According to Statista, German companies alone invested more than 13 billion euro in advertising in the first half of 2015, which is equivalent to more than 160 euro per person living in the country. It’s a lot of money and it can achieve a lot if it is invested sensibly. Not every channel and certainly not every hype is the right choice in this regard.
Marketing by way of indiscriminate all-round distribution can never be as effective as that, which is pushed to the right recipients at exactly the right time by analysing and controlling all measures and channels. This may sound logical, but it still hasn’t fully permeated the marketing world.

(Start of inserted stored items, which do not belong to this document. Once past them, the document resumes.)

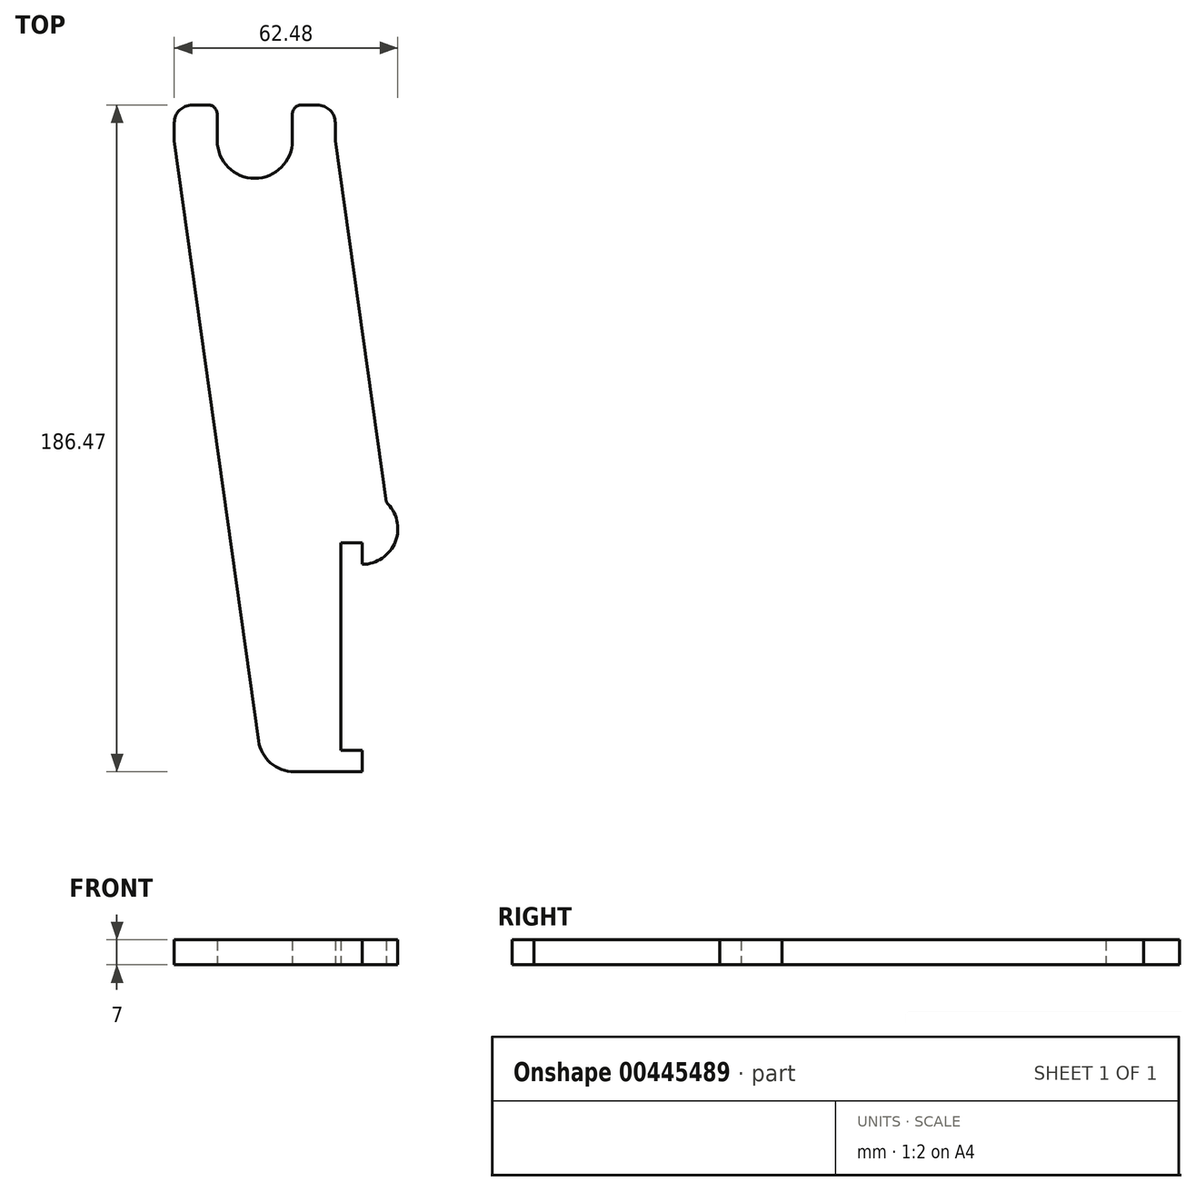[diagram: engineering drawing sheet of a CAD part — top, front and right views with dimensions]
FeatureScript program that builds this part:
annotation { "Feature Type Name" : "Feature", "Feature Type Description" : "" }
export const myFeature = defineFeature(function(context is Context, id is Id, definition is map)
    precondition{}
    {
        {
            var Q0;
            Q0=qCreatedBy(makeId("Top.planeOp"),FACE);
            var sketch = newSketch(context, id + "F0", { "sketchPlane" : qUnion([Q0])});
            skLineSegment(sketch, "E0", {"start": v(9.94, -0.86) * mm, "end": v(9.94, 5.14) * mm});
            skLineSegment(sketch, "E1", {"start": v(9.94, 5.14) * mm, "end": v(3.94, 5.14) * mm});
            skLineSegment(sketch, "E2", {"start": v(3.94, 5.14) * mm, "end": v(3.94, -52.86) * mm});
            skLineSegment(sketch, "E3", {"start": v(3.94, -52.86) * mm, "end": v(9.94, -52.86) * mm});
            skLineSegment(sketch, "E4", {"start": v(9.94, -52.86) * mm, "end": v(9.94, -58.86) * mm});
            skLineSegment(sketch, "E5", {"start": v(9.94, -58.86) * mm, "end": v(-9.07, -58.86) * mm});
            skLineSegment(sketch, "E6", {"start": v(-18.98, -50.25) * mm, "end": v(-42.56, 117.6) * mm});
            skLineSegment(sketch, "E7", {"start": v(9.94, -0.86) * mm, "end": v(9.94, -0.86) * mm});
            skArc(sketch, "E8", {"start": v(-30.56, 117.6) * mm, "mid": v(-20.06, 107.1) * mm, "end": v(-9.56, 117.6) * mm});
            skLineSegment(sketch, "E9", {"start": v(-42.56, 117.6) * mm, "end": v(-42.56, 122.6) * mm});
            skLineSegment(sketch, "E10", {"start": v(-37.56, 127.6) * mm, "end": v(-33.06, 127.6) * mm});
            skLineSegment(sketch, "E11", {"start": v(-30.56, 125.1) * mm, "end": v(-30.56, 117.6) * mm});
            skLineSegment(sketch, "E12", {"start": v(2.44, 117.6) * mm, "end": v(2.44, 122.6) * mm});
            skLineSegment(sketch, "E13", {"start": v(-2.56, 127.6) * mm, "end": v(-7.06, 127.6) * mm});
            skLineSegment(sketch, "E14", {"start": v(-9.56, 125.1) * mm, "end": v(-9.56, 117.6) * mm});
            skLineSegment(sketch, "E15", {"start": v(16.64, 16.54) * mm, "end": v(2.44, 117.6) * mm});
            skPoint(sketch, "E16.visualSharp", {"position": v(-17.77, -58.86) * mm});
            skArc(sketch, "E16.filletArc", {"start": v(-18.98, -50.25) * mm, "mid": v(-15.63, -56.4) * mm, "end": v(-9.07, -58.86) * mm});
            skArc(sketch, "E17", {"start": v(9.94, -0.86) * mm, "mid": v(19.25, 5.55) * mm, "end": v(16.64, 16.54) * mm});
            skPoint(sketch, "E18.visualSharp", {"position": v(-42.56, 127.6) * mm});
            skArc(sketch, "E18.filletArc", {"start": v(-37.56, 127.6) * mm, "mid": v(-41.1, 126.14) * mm, "end": v(-42.56, 122.6) * mm});
            skPoint(sketch, "E19.visualSharp", {"position": v(2.44, 127.6) * mm});
            skArc(sketch, "E19.filletArc", {"start": v(2.44, 122.6) * mm, "mid": v(0.98, 126.14) * mm, "end": v(-2.56, 127.6) * mm});
            skPoint(sketch, "E20.visualSharp", {"position": v(-30.56, 127.6) * mm});
            skArc(sketch, "E20.filletArc", {"start": v(-30.56, 125.1) * mm, "mid": v(-31.3, 126.88) * mm, "end": v(-33.06, 127.6) * mm});
            skPoint(sketch, "E21.visualSharp", {"position": v(-9.56, 127.6) * mm});
            skArc(sketch, "E21.filletArc", {"start": v(-7.06, 127.6) * mm, "mid": v(-8.83, 126.88) * mm, "end": v(-9.56, 125.1) * mm});
            skSolve(sketch);
        }
        {
            var Q0;
            Q0=makeQuery(id+"F0.imprint","IMPRINT",FACE,{"disambiguationData":[TD([[makeQuery(id+"F0.imprint","IMPRINT",EDGE,{"derivedFrom":sQuery(id+"F0.wireOp",EDGE,"E0")}),-1.0]])]});
            extrude(context, id + "F1", {"entities" : qUnion([Q0]), "depth" : 7 * mm});
        }
    });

The variety of options and (new) channels all too often results in hurried “me too” behaviour, zealous activism and ever more complicated measures with minimal results. Just because the competition is active on Twitter, for example, doesn’t necessarily mean that it makes sense to engage with one’s audience in that way. On the customer journey from mild curiosity to actually making a purchase, this individual channel may only play a very small role, if it plays a role at all.

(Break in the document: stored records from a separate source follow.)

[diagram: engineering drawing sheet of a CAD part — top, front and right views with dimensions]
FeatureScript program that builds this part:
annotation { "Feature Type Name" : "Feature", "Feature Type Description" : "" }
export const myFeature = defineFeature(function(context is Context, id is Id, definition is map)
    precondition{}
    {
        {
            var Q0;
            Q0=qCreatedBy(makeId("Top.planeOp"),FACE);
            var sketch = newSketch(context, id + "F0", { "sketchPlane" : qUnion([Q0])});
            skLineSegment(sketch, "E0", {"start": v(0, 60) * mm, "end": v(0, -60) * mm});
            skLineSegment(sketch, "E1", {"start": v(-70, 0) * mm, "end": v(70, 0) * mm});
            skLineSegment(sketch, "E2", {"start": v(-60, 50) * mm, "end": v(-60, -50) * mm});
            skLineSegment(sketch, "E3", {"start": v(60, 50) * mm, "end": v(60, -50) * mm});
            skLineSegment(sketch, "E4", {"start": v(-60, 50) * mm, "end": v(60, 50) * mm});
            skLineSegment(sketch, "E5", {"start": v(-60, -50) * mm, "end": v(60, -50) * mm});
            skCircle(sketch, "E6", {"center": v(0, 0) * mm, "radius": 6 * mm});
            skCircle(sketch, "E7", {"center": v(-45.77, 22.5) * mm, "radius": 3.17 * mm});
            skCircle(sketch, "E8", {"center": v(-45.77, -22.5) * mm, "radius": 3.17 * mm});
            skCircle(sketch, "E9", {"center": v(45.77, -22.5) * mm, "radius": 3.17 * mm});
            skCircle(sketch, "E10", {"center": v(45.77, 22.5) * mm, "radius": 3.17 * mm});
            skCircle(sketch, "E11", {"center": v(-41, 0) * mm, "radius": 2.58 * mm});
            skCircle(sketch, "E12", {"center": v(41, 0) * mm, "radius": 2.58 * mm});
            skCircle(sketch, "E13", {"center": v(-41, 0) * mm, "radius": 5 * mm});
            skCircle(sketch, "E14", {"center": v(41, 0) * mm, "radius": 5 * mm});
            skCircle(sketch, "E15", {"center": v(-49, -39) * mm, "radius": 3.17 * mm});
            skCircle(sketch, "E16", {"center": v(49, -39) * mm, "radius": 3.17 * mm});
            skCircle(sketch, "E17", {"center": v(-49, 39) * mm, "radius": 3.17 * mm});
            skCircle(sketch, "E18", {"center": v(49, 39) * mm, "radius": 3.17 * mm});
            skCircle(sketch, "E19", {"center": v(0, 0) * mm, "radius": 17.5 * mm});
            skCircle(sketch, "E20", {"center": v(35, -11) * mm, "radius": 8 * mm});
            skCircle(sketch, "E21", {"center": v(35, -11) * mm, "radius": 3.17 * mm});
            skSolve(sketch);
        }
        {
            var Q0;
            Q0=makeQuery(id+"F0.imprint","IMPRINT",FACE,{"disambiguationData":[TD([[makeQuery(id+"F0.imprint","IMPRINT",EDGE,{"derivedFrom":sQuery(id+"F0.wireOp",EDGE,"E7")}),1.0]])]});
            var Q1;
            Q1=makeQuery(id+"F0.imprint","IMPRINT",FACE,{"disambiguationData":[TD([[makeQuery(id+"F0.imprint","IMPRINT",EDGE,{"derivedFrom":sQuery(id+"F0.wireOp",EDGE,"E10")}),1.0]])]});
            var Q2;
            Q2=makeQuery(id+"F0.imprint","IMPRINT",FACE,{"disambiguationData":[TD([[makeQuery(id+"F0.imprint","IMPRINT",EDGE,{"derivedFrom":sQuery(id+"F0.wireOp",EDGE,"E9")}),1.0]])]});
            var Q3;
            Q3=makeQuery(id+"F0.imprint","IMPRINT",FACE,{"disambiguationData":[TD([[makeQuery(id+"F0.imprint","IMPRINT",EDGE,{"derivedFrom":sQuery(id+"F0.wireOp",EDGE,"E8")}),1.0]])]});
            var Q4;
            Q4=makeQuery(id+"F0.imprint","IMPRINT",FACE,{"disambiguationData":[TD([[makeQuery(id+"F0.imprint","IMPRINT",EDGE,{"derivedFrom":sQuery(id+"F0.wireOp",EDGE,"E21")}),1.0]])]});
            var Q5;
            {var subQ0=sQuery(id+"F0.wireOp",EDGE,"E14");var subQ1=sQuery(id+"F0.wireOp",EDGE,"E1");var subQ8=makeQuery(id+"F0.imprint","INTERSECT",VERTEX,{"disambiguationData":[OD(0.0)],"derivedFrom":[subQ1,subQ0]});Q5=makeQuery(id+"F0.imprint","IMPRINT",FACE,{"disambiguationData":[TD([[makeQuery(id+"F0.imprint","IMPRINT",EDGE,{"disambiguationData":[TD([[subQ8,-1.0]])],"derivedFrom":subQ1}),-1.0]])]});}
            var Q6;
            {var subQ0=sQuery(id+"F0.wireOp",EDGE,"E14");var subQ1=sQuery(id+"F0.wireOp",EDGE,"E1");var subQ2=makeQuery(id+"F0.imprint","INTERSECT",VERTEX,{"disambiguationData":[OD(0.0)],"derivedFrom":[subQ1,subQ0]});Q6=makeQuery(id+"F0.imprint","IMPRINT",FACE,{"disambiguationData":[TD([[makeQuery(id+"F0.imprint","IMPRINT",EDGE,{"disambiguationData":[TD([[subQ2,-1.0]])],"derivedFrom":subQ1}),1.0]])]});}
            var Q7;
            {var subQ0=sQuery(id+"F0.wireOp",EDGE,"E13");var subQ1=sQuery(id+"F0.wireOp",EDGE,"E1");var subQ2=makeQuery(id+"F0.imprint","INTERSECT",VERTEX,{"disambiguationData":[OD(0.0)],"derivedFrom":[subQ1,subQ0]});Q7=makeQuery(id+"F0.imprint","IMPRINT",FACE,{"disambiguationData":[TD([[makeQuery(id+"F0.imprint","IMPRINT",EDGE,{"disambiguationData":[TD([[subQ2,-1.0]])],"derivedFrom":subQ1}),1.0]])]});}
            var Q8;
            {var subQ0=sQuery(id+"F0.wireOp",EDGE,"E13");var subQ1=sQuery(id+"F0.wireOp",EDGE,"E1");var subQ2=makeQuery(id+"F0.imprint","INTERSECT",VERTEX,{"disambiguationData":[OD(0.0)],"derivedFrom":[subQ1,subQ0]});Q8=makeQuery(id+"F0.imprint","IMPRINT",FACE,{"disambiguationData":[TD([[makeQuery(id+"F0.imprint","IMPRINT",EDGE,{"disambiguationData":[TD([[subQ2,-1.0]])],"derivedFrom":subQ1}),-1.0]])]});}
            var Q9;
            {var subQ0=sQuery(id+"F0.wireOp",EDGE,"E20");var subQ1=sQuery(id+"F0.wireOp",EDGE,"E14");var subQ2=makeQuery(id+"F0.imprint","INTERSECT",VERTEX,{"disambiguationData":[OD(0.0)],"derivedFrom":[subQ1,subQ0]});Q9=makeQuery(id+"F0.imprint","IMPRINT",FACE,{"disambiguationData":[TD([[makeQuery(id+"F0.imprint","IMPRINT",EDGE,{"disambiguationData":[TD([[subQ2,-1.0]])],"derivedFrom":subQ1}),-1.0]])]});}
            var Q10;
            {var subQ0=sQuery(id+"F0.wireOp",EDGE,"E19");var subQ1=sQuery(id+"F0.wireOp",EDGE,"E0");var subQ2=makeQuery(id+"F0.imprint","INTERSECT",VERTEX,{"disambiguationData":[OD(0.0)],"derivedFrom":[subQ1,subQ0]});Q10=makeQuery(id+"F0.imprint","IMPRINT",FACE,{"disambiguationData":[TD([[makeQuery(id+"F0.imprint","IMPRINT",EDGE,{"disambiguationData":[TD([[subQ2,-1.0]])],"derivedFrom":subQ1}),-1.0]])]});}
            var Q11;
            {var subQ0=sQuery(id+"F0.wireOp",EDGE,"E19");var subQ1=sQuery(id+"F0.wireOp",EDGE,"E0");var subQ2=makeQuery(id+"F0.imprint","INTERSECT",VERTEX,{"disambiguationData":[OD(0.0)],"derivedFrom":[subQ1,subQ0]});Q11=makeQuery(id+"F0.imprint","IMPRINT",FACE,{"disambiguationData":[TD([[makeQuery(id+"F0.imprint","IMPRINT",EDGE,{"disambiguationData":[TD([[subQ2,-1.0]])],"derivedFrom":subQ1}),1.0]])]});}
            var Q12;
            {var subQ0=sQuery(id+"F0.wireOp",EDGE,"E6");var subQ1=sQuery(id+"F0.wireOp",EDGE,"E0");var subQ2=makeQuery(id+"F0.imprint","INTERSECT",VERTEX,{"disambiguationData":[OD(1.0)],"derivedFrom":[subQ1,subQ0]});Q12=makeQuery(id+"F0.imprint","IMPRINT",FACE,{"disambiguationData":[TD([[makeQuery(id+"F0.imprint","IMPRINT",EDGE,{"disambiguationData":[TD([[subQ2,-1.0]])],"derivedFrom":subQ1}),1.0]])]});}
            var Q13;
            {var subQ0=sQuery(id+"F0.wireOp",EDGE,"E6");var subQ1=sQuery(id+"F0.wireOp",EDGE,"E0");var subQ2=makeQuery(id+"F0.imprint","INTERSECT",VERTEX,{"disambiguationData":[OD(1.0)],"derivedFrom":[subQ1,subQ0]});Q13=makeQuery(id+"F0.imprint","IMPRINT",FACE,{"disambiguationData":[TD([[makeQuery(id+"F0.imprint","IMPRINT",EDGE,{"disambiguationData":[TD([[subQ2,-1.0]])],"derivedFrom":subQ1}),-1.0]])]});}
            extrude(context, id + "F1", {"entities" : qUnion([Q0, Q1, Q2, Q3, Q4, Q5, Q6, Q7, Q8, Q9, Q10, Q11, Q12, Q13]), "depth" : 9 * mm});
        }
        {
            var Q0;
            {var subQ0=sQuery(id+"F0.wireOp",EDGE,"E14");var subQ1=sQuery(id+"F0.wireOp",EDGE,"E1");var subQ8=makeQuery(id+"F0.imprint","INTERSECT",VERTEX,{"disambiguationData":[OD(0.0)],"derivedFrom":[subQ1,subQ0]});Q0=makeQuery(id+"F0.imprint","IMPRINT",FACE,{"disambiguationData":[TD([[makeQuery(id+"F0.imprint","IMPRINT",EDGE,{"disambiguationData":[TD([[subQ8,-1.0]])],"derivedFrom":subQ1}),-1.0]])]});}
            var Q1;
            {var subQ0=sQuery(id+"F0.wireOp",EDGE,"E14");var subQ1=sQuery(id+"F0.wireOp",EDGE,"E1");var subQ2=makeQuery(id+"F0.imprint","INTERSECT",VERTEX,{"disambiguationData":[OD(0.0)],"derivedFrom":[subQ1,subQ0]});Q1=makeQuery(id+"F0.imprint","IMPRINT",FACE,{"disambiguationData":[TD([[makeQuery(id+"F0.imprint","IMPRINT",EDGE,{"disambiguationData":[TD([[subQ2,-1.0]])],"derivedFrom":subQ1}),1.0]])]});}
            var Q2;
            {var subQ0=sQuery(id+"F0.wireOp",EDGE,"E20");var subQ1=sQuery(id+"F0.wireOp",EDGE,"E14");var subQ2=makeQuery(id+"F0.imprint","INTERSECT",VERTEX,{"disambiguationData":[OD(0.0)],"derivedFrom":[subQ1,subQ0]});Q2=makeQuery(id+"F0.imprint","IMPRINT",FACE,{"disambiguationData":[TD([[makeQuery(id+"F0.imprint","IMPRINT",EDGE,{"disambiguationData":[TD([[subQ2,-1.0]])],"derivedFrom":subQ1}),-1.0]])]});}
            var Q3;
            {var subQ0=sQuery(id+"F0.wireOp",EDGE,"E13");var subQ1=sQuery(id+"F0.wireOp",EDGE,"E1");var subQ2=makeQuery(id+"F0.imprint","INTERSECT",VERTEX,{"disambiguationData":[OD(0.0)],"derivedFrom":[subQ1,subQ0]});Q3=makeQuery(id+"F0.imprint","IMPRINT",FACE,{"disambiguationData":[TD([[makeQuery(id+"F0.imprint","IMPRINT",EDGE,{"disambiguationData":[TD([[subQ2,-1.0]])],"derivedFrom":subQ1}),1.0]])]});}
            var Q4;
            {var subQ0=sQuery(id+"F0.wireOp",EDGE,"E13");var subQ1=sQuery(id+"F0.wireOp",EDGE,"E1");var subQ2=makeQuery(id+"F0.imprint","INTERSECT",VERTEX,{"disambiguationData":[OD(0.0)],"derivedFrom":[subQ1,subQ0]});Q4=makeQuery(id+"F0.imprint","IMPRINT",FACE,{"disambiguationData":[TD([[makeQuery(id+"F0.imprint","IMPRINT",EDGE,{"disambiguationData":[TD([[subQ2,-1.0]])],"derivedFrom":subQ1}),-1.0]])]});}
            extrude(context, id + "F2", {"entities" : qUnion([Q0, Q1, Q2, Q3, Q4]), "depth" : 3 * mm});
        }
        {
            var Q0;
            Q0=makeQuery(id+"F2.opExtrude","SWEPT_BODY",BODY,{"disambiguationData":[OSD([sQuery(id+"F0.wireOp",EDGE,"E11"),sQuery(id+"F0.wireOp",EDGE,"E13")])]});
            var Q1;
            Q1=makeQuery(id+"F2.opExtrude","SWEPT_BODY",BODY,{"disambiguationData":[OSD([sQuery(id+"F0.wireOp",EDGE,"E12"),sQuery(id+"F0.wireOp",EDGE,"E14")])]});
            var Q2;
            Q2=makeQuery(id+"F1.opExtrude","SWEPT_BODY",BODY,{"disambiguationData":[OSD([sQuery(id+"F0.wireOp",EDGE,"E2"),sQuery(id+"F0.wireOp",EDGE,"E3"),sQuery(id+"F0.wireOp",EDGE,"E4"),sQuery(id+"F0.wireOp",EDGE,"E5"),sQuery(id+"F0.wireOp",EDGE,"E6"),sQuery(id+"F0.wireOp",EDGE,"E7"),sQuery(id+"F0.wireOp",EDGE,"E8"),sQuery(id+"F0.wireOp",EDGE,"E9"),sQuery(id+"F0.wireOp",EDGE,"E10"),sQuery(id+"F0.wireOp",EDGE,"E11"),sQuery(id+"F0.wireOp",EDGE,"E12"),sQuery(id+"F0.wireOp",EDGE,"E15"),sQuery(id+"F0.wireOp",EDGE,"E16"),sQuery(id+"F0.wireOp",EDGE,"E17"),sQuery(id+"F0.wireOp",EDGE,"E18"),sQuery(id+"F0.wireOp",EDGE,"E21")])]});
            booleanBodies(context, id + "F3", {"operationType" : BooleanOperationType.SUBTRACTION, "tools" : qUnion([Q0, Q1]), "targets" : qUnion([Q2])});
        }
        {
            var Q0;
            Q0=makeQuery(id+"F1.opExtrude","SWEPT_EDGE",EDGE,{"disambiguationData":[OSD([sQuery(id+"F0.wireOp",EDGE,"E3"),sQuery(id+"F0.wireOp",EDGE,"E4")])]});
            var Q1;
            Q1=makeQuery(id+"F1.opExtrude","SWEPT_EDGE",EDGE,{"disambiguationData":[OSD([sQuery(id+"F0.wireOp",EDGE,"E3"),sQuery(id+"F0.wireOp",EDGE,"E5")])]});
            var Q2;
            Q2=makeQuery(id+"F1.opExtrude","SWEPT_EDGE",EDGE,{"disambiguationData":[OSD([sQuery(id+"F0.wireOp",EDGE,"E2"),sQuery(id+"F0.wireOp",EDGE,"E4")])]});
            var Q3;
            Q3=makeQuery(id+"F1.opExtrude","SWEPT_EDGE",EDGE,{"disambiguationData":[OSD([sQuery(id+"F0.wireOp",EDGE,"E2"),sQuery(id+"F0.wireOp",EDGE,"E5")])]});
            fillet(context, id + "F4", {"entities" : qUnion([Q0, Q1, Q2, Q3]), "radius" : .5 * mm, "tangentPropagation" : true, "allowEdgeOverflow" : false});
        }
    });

Marketing departments are therefore advised to closely analyse this customer journey with all its touchpoints and control their marketing activities based on attribution models, which determine the actual added value of each advertising channel implemented. Such attribution programs can evaluate between 250,000 and 800,000 datapoints from a five-digit number of users and then bundle this information to deliver the right online ad within 30 to 50 milliseconds depending on a few user-specific parameters.
Knowledge and the amount of data grows exponentially with each operation. This is why the term “big data” is often used in this context. Retailers who quickly respond in the right way to the knowledge gained from big data can improve their margin by up to 60 percent, as McKinsey consultants have found. Attribution refers not only to the digital channels, but can be used to optimize budgets for all channels including online and offline channels (TV, catalogues, etc.) as well as mobile channels. And of course this is true even if only a few channels are used.

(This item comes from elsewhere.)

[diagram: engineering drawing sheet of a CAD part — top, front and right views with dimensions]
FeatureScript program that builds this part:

The attribution models, which have mostly been static models thus far, assign a percentage of each sale to each channel depending on its position in the customer journey. These models are increasingly being replaced by more advanced, dynamic models, which reflect complex realities. The technology behind this is very complicated and includes intelligent algorithms, statistical procedures and even the inclusion of cancelled purchases, but it provides scientifically sound knowledge to effectively address target audiences, achieve a higher level of customer loyalty and increase ROI. The trick here is that these attribution models are currently “learning” and can thus respond dynamically to shifts in the market or changing customer behaviour.
This dynamic method also explains why attribution is not a one-off project, but rather an ongoing challenge and constant undulation between measurements and the fine-tuning of budgets, strategies and channel mixtures.